Su respuesta llega en azul marino, con transparencias, volantes y ese toque ‘old money’ tan característico de Sydney Sweeney
El azul marino tiene algo que el negro pierde en cuanto suben las temperaturas: profundidad sin dureza. Sí, parece un concepto sin sentido, pero tiene mucho más de lo que crees. Las insiders entenderán a la perfección lo que la servidora que redacta estas palabras quiere decir cuando escribe que salir del negro puede suponer un auténtico calvario. Zona de confort, básicos, fácil, intuitivo, en definitiva, la vieja confiable en la que confiamos cuando nos uniformamos para cada uno de los eventos a los que vamos. Pero es posible y mucho más cuando de navy hablamos y ni más ni menos que Sydney Sweeney se ha decantado por este color para confirmarlo.

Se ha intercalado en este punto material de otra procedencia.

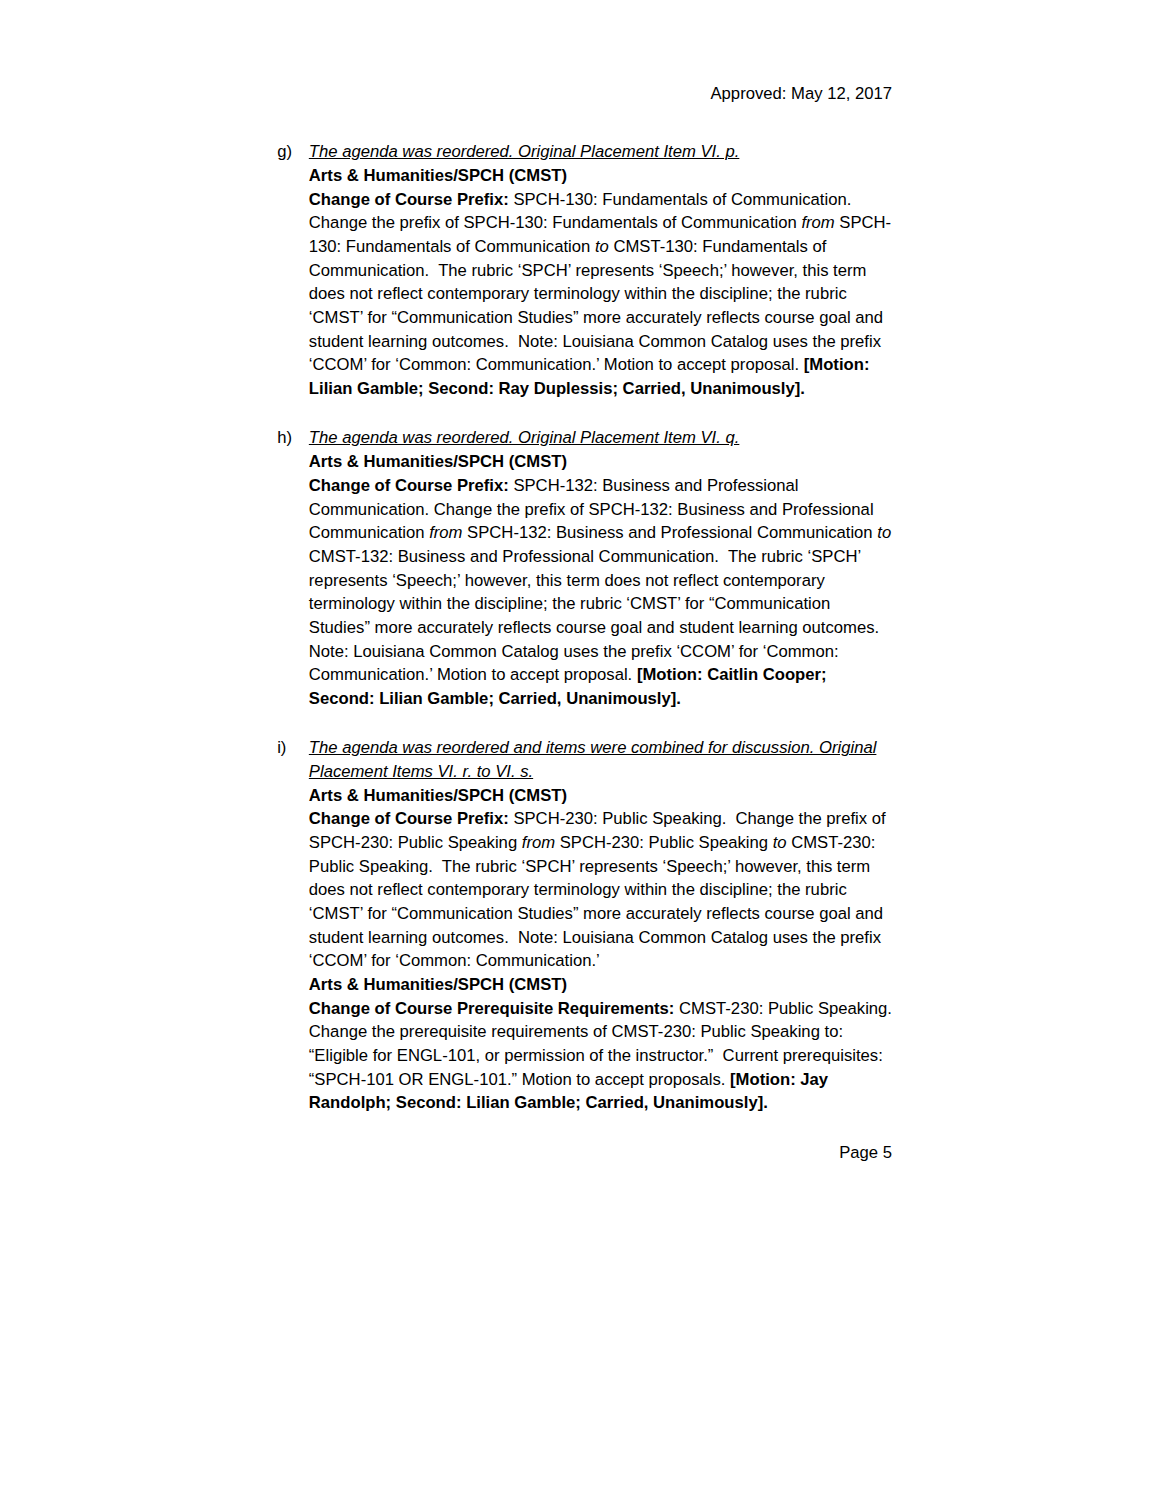Approved: May 12, 2017
g) The agenda was reordered. Original Placement Item VI. p. Arts & Humanities/SPCH (CMST) Change of Course Prefix: SPCH-130: Fundamentals of Communication. Change the prefix of SPCH-130: Fundamentals of Communication from SPCH-130: Fundamentals of Communication to CMST-130: Fundamentals of Communication. The rubric ‘SPCH’ represents ‘Speech;’ however, this term does not reflect contemporary terminology within the discipline; the rubric ‘CMST’ for “Communication Studies” more accurately reflects course goal and student learning outcomes. Note: Louisiana Common Catalog uses the prefix ‘CCOM’ for ‘Common: Communication.’ Motion to accept proposal. [Motion: Lilian Gamble; Second: Ray Duplessis; Carried, Unanimously].
h) The agenda was reordered. Original Placement Item VI. q. Arts & Humanities/SPCH (CMST) Change of Course Prefix: SPCH-132: Business and Professional Communication. Change the prefix of SPCH-132: Business and Professional Communication from SPCH-132: Business and Professional Communication to CMST-132: Business and Professional Communication. The rubric ‘SPCH’ represents ‘Speech;’ however, this term does not reflect contemporary terminology within the discipline; the rubric ‘CMST’ for “Communication Studies” more accurately reflects course goal and student learning outcomes. Note: Louisiana Common Catalog uses the prefix ‘CCOM’ for ‘Common: Communication.’ Motion to accept proposal. [Motion: Caitlin Cooper; Second: Lilian Gamble; Carried, Unanimously].
i) The agenda was reordered and items were combined for discussion. Original Placement Items VI. r. to VI. s. Arts & Humanities/SPCH (CMST) Change of Course Prefix: SPCH-230: Public Speaking. Change the prefix of SPCH-230: Public Speaking from SPCH-230: Public Speaking to CMST-230: Public Speaking. The rubric ‘SPCH’ represents ‘Speech;’ however, this term does not reflect contemporary terminology within the discipline; the rubric ‘CMST’ for “Communication Studies” more accurately reflects course goal and student learning outcomes. Note: Louisiana Common Catalog uses the prefix ‘CCOM’ for ‘Common: Communication.’ Arts & Humanities/SPCH (CMST) Change of Course Prerequisite Requirements: CMST-230: Public Speaking. Change the prerequisite requirements of CMST-230: Public Speaking to: “Eligible for ENGL-101, or permission of the instructor.” Current prerequisites: “SPCH-101 OR ENGL-101.” Motion to accept proposals. [Motion: Jay Randolph; Second: Lilian Gamble; Carried, Unanimously].
Page 5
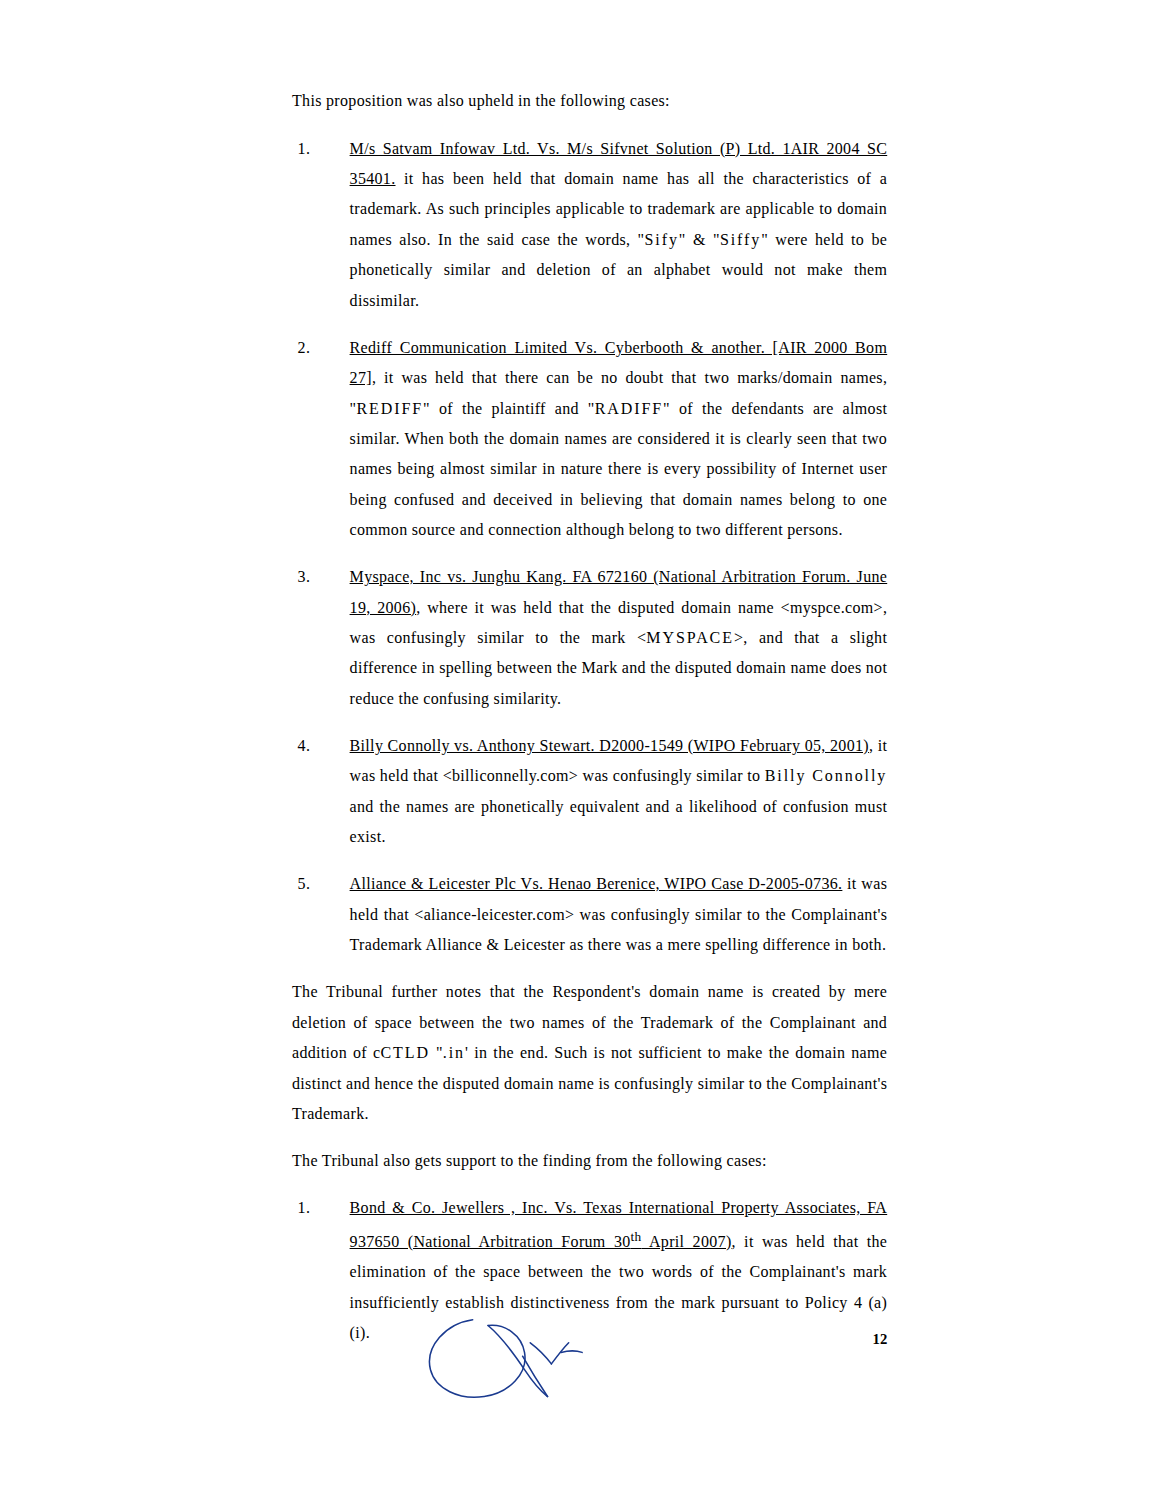This proposition was also upheld in the following cases:
M/s Satvam Infowav Ltd. Vs. M/s Sifvnet Solution (P) Ltd. 1AIR 2004 SC 35401. it has been held that domain name has all the characteristics of a trademark. As such principles applicable to trademark are applicable to domain names also. In the said case the words, "Sify" & "Siffy" were held to be phonetically similar and deletion of an alphabet would not make them dissimilar.
Rediff Communication Limited Vs. Cyberbooth & another. [AIR 2000 Bom 27], it was held that there can be no doubt that two marks/domain names, "REDIFF" of the plaintiff and "RADIFF" of the defendants are almost similar. When both the domain names are considered it is clearly seen that two names being almost similar in nature there is every possibility of Internet user being confused and deceived in believing that domain names belong to one common source and connection although belong to two different persons.
Myspace, Inc vs. Junghu Kang. FA 672160 (National Arbitration Forum. June 19, 2006), where it was held that the disputed domain name <myspce.com>, was confusingly similar to the mark <MYSPACE>, and that a slight difference in spelling between the Mark and the disputed domain name does not reduce the confusing similarity.
Billy Connolly vs. Anthony Stewart. D2000-1549 (WIPO February 05, 2001), it was held that <billiconnelly.com> was confusingly similar to Billy Connolly and the names are phonetically equivalent and a likelihood of confusion must exist.
Alliance & Leicester Plc Vs. Henao Berenice, WIPO Case D-2005-0736. it was held that <aliance-leicester.com> was confusingly similar to the Complainant's Trademark Alliance & Leicester as there was a mere spelling difference in both.
The Tribunal further notes that the Respondent's domain name is created by mere deletion of space between the two names of the Trademark of the Complainant and addition of cCTLD ".in' in the end. Such is not sufficient to make the domain name distinct and hence the disputed domain name is confusingly similar to the Complainant's Trademark.
The Tribunal also gets support to the finding from the following cases:
Bond & Co. Jewellers , Inc. Vs. Texas International Property Associates, FA 937650 (National Arbitration Forum 30th April 2007), it was held that the elimination of the space between the two words of the Complainant's mark insufficiently establish distinctiveness from the mark pursuant to Policy 4 (a)(i).
12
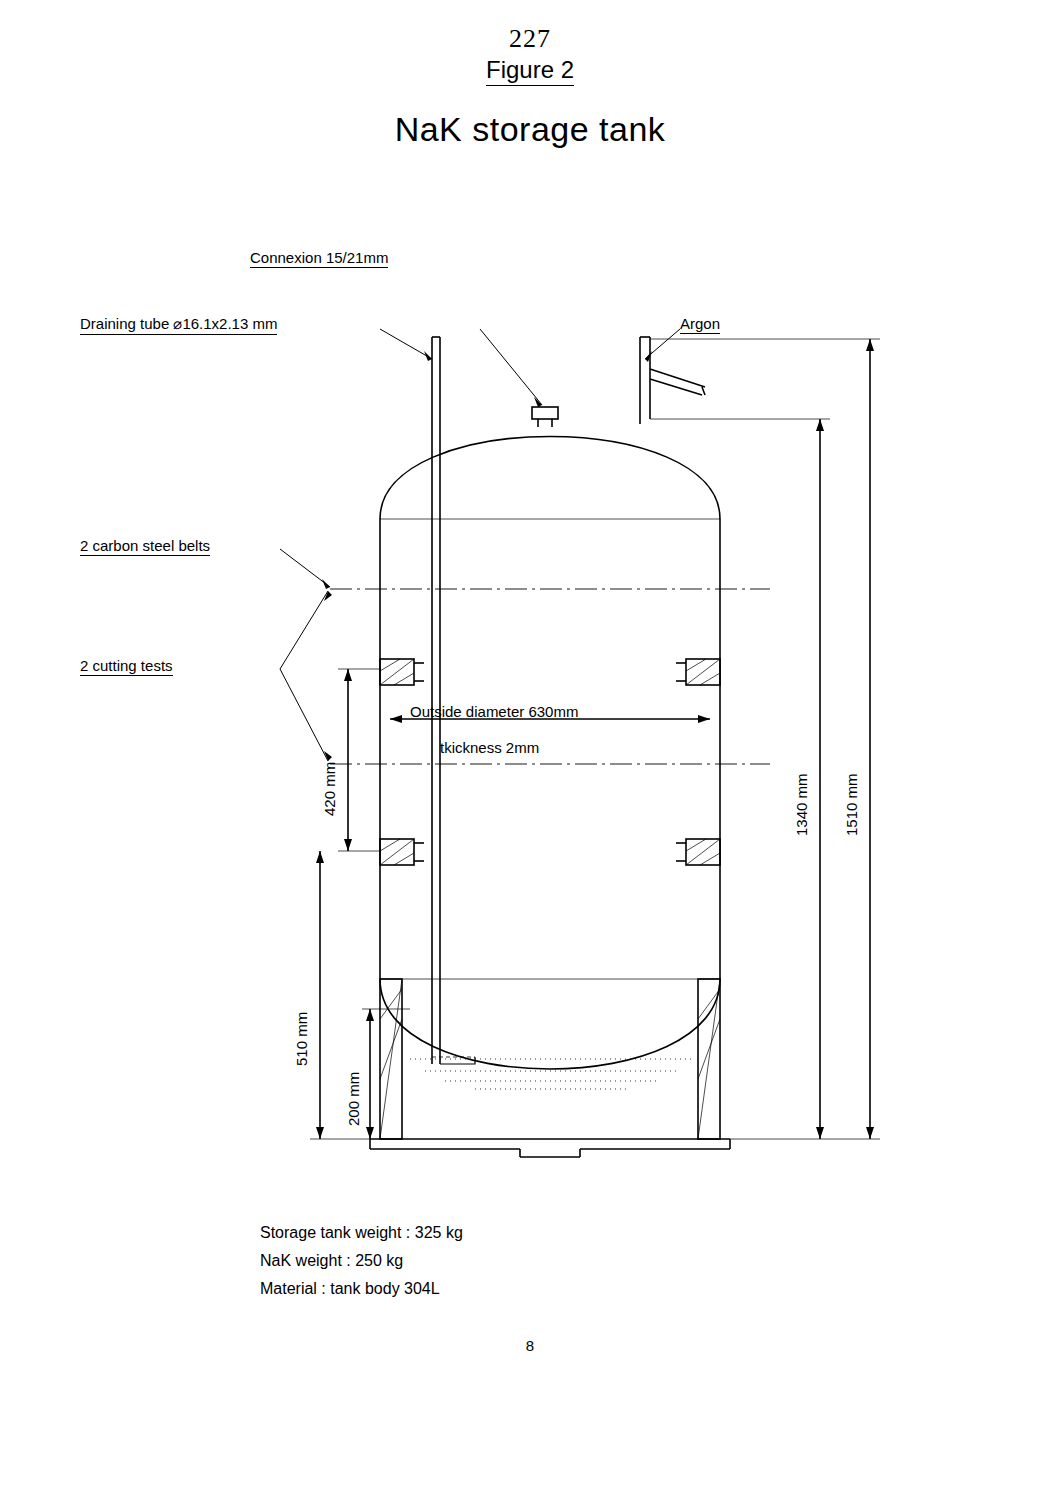227
Figure 2
NaK storage tank
Draining tube ⌀16.1x2.13 mm Connexion 15/21mm Argon 2 carbon steel belts 2 cutting tests Outside diameter 630mm tkickness 2mm 420 mm 510 mm 200 mm 1340 mm 1510 mm
Storage tank weight : 325 kg
NaK weight : 250 kg
Material : tank body 304L
8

Volviendo al concepto de profundidad alejada de la dureza del negro. El navy sigue siendo elegante, pero respira mejor. Tiene misterio, aunque menos dramatismo y sobre tejidos ligeros y translúcidos, como el vestido de Sweeney, adquiere un movimiento mucho más interesante que el negro de noche. La actriz apareció en Nueva York con un vestido vaporoso en tono navy que rompía con todo lo que solemos asociar al verano. Nada de lino mediterráneo. Nada de minimalismo limpio. Lo suyo iba por otro lado: una especie de romanticismo oscuro, sofisticado y muy cinematográfico, tal y como a ella le gusta.
Un ‘look’ no veraniego para verano
Touché. El look funcionaba precisamente porque no intentaba parecer perfecto para la temporada estival. Ahí está la clave. El vestido de Sydney Sweeney jugaba con capas de gasa semitransparente. La silueta, delicadamente fluida, combinaba volantes en el escote propiciando un disimulado escote barco y el bajo con un cuerpo más estructurado que definía la figura a través de unos lazos negros que propiciaban un etéreo, gótico y romántico al mismo tiempo. Lejos del típico vestido de noche rígido, la pieza tenía algo despreocupado y coqueto, como si mezclara la sensualidad lencera de los años noventa con el dramatismo elegante de los años dorados de Hollywood. Incluso los zapatos en forma de salones de tacón sensato se coordinaban con el color del vestido y reforzaban esa estética monocromática oscura que hacía que el look resultara mucho más sofisticado que evidente.
En cuanto a su look beauty, la intérprete se mantenía en su línea más nostálgica y optaba por dejar su melena rubia suelta y ondulada con la raya al lado al más puro estilo Marilyn Monroe. Con el mínimo aderezo, simplemente unas gafas de sol minimalistas y una cadena de oro corta la actriz nos daba una lección de estilo con todas sus letras.
Hagamos la pregunta definitiva, ¿y si la clave para vestir bien este verano fuera no sea un color nuevo, sino recuperar los tonos oscuros cuando todo el mundo espera lo contrario? Aún en busca de respuestas.